6. This case is a most satisfactory exposition of the law, and establishes that the Court, and not the judge, as an individual, is to be satisfied of the competency of the infant offered as a witness. It may be objected, it is scarcely possible, that an infant of such tender years, can be capable of satisfactorily answering questions amidst the bustle and confusion of a Courthouse ; but certainly the consequences would be alarming, if the admission of such a witness might be effected through the medium of a private examination; and more so, when one made in public had proved to be unsatisfactory.

We do not wish to be understood as intimating, that the precise interrogatories used in this case were necessary, or even, that only such would be proper.

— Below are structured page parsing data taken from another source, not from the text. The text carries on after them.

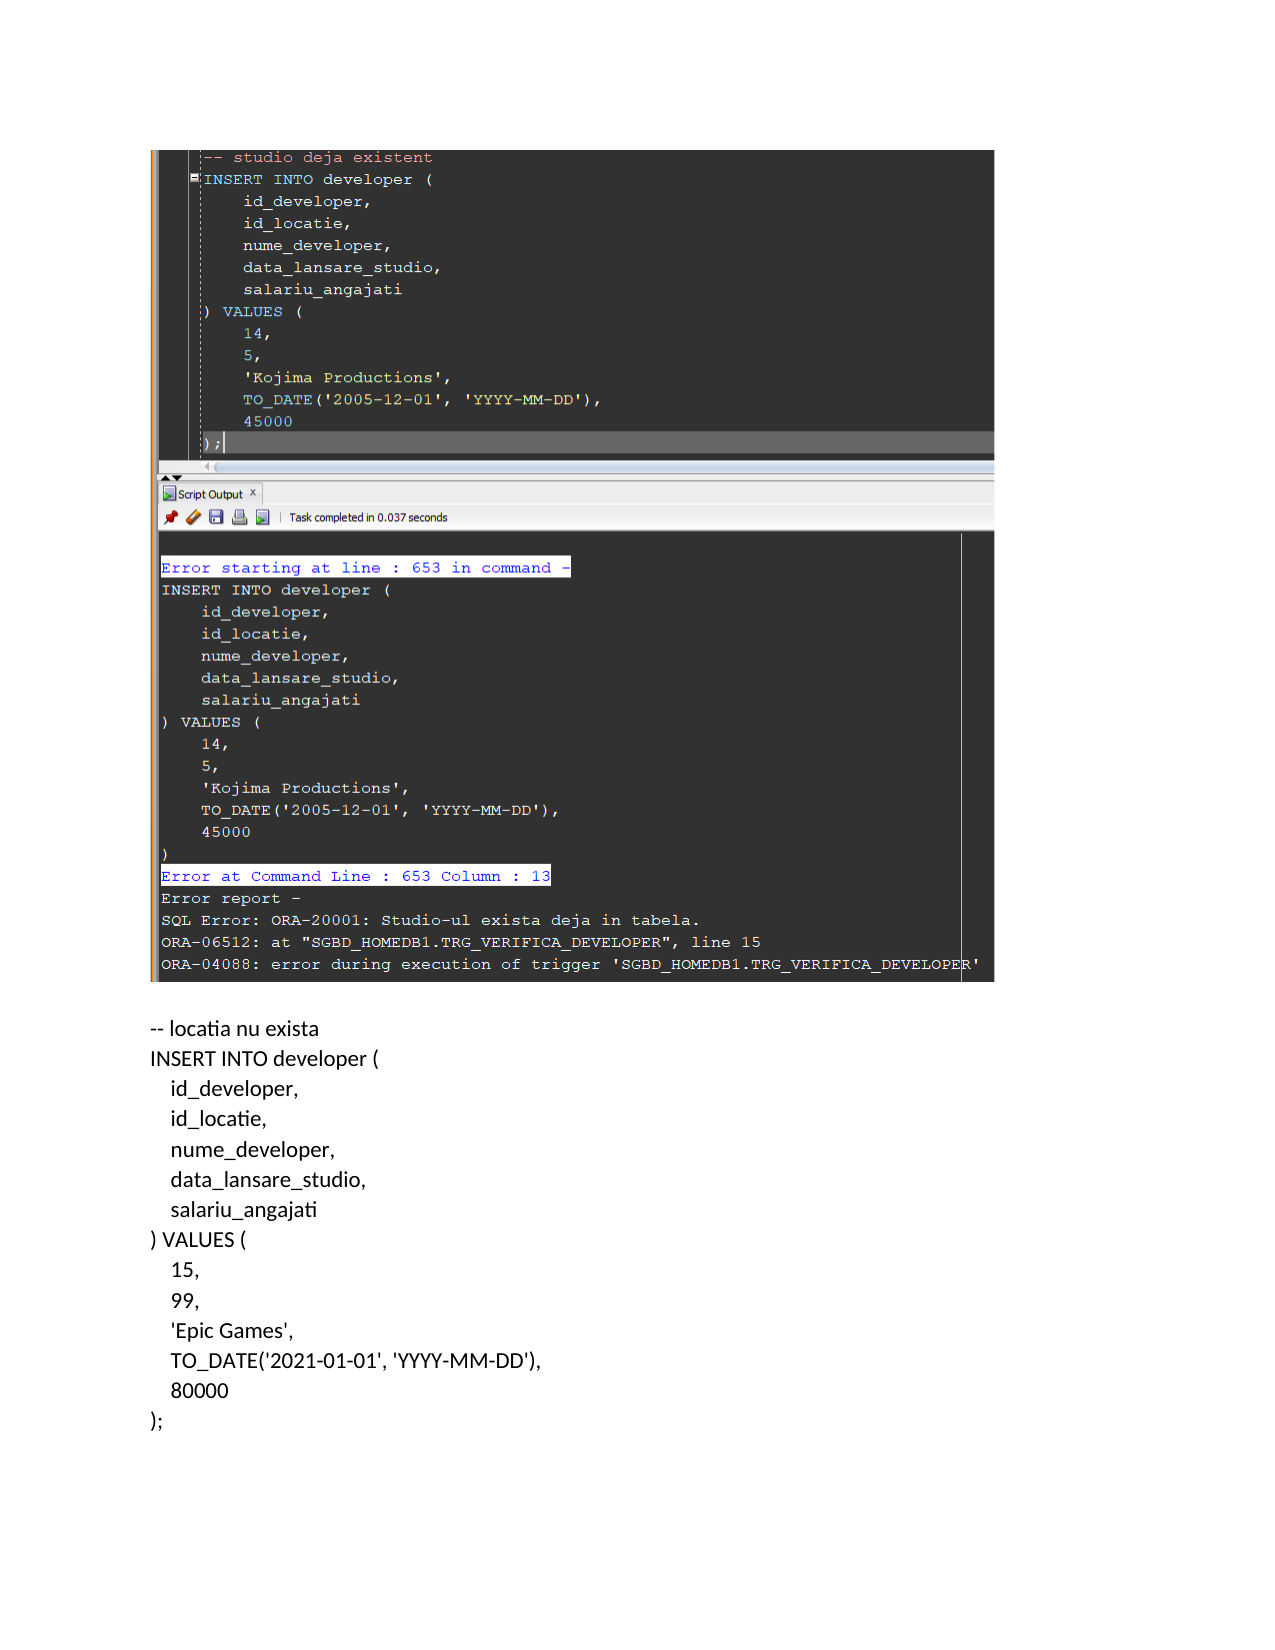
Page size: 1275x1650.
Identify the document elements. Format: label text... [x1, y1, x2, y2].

text 80000 [150, 1376, 1125, 1404]
text nume_developer, [150, 1135, 1125, 1163]
text ) VALUES ( [150, 1225, 1125, 1253]
text ); [150, 1407, 1125, 1434]
text salariu_angajati [150, 1195, 1125, 1223]
text id_locatie, [150, 1104, 1125, 1132]
text 'Epic Games', [150, 1316, 1125, 1344]
text TO_DATE('2021-01-01', 'YYYY-MM-DD'), [150, 1346, 1125, 1374]
text 99, [150, 1286, 1125, 1314]
text 15, [150, 1256, 1125, 1283]
picture [150, 150, 995, 982]
text INSERT INTO developer ( [150, 1044, 1125, 1072]
text data_lansare_studio, [150, 1165, 1125, 1193]
text -- locatia nu exista [150, 1014, 1125, 1042]
text id_developer, [150, 1074, 1125, 1102]
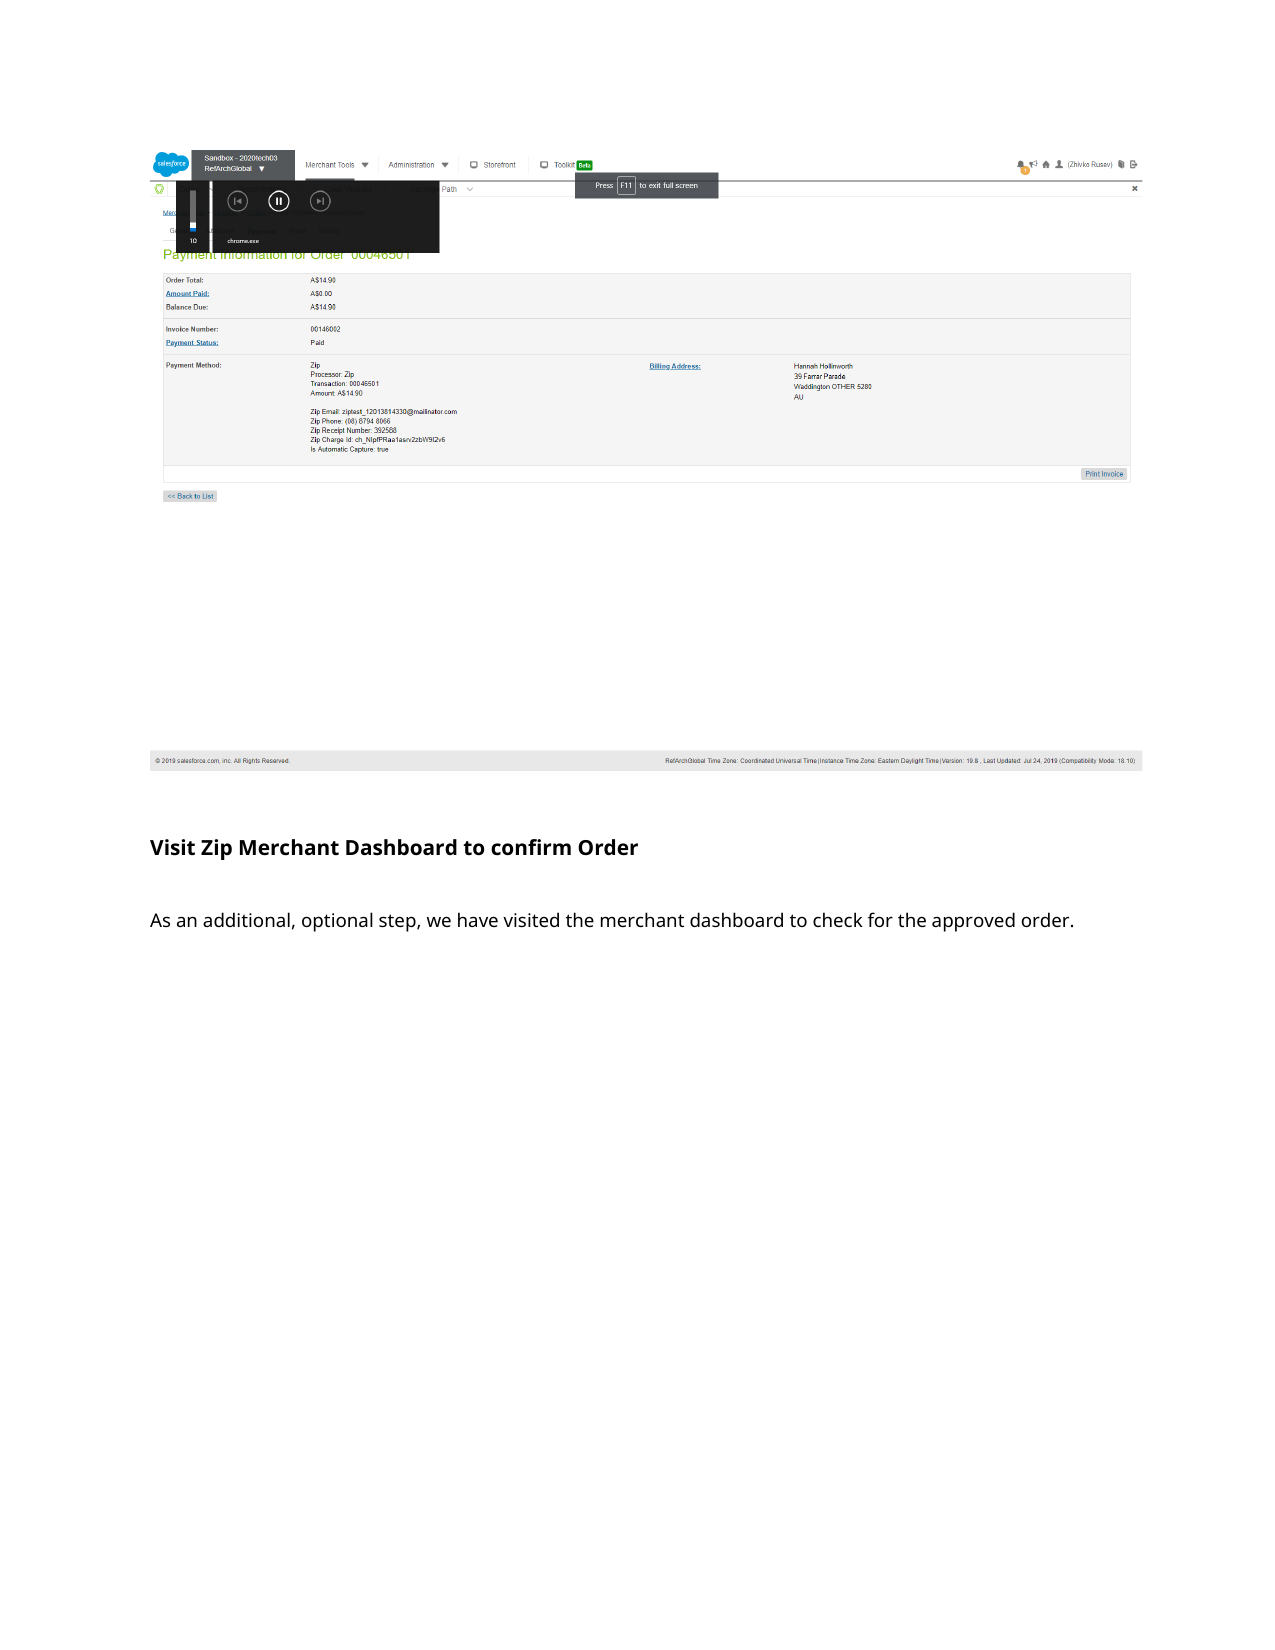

The competency of such witnesses depends on the sense and reason they entertain of the danger and impiety of falsehood, and if such a sense can be collected from their answers they should be admitted, otherwise rejected.

7. The remaining' question to be considered, is that which relates to the propriety of the charge, which was refused as well as that which was given.

It is conceded by the counsel of the prisoner, and properly so in our opinion, that if the death [was accelerated by the violence of the prisoner, his guilt is not extenuated, although death might be, and probably would have been the result of the disease, which then afflicted the deeéased.

8. But it is insisted that the Circuit Court, was wrong in assuming, that the prisoner was guilty of murder, when the crime, in the consideration of the jury, under the facts in evidence, may have been but manslaughter.

The evidence on which the charge was asked, is not stated but we must presume, from the absence of any request by the prisoner to modify the instructions, that they were warranted by the facts, and that their correctness in point of law was alone disputed.

The charge given to the jury, seems to be nothing more than a response to that which was requested, but refused.

*280We can perceive no other error in the decision of the several questions referred, than the admission of the infant without a satisfactory examination in open Court.

In consequence of the improper admission of this witness, the sentence must be vacated and the judgment reversed.

The prisoner to be kept in custody to await another trial, unless discharged by due course of law.